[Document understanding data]

□ □ □ □ □

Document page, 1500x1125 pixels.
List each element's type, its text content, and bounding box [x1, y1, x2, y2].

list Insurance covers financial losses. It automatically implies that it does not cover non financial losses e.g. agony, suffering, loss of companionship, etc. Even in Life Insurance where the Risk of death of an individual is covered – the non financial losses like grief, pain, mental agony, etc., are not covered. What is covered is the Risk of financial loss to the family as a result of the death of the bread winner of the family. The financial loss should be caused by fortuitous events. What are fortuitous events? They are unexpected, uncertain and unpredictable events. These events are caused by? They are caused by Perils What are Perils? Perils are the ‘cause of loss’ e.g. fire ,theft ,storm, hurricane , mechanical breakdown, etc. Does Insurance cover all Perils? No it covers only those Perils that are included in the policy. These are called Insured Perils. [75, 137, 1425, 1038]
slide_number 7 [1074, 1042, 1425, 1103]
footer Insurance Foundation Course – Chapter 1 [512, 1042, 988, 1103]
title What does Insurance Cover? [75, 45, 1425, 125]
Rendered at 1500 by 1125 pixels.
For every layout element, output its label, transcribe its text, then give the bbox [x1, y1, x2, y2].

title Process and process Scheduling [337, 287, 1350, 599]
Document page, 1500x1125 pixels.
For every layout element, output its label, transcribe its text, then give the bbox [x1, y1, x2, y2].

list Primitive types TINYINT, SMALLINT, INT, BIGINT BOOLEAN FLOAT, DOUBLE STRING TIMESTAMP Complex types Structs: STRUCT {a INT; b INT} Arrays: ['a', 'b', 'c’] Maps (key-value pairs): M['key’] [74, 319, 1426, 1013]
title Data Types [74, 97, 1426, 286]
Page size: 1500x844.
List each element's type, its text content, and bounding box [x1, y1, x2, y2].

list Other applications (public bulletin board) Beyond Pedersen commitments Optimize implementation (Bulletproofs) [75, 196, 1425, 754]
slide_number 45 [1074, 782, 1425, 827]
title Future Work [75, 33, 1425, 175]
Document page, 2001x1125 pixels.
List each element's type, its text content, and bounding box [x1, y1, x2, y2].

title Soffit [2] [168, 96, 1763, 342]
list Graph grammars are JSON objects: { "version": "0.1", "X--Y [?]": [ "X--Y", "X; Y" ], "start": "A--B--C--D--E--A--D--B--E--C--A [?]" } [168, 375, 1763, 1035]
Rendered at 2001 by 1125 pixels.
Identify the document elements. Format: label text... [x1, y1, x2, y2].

□ □ □ □ □

DIRECTIONS FOR THIS TASK: Among the records, find each line where the word "Rendered" occurs, and copy it.

ANSWER FOR THIS EXERCISE:
Rendered at 1500 by 1125 pixels.
Rendered at 2001 by 1125 pixels.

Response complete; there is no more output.